▶ **EXERCISE OBJECTIVE**: Below are the records; copy every line in them that holds the string "street".

▶ **GIVEN ENTRIES**:
---

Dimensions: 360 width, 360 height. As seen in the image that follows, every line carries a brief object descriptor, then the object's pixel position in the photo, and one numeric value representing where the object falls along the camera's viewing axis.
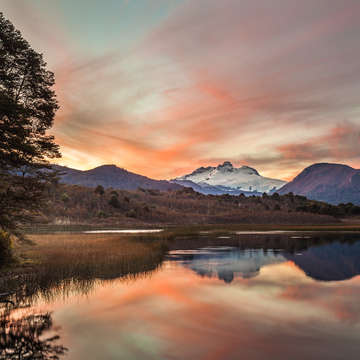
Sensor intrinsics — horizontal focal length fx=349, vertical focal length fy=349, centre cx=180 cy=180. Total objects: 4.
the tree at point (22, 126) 25.44
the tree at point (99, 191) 151.96
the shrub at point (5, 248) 29.67
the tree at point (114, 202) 146.50
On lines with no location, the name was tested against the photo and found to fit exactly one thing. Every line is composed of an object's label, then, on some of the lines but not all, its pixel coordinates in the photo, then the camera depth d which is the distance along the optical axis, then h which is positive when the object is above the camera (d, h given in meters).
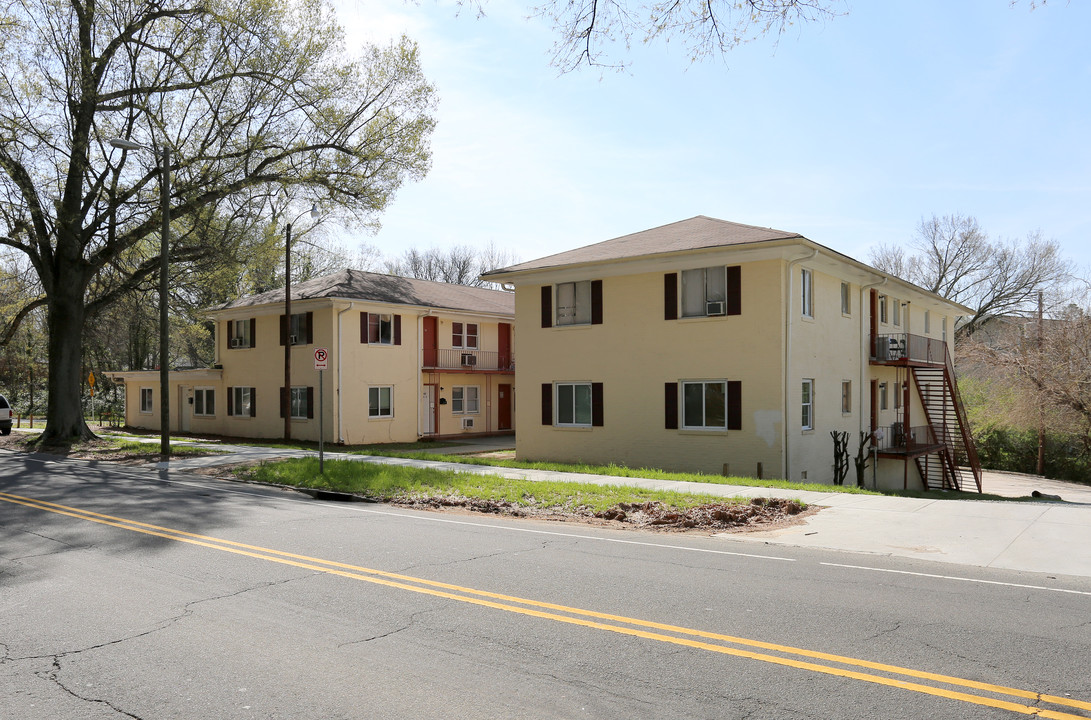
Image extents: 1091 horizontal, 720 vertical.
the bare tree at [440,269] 75.31 +10.91
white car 34.94 -1.49
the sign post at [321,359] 15.68 +0.51
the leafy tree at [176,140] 24.31 +7.90
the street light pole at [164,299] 21.50 +2.35
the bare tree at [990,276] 52.28 +6.95
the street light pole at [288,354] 28.72 +1.15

---

▶ **EXPECTED ANSWER**:
the street light pole at [164,299] 21.50 +2.35
the street light pole at [288,354] 28.72 +1.15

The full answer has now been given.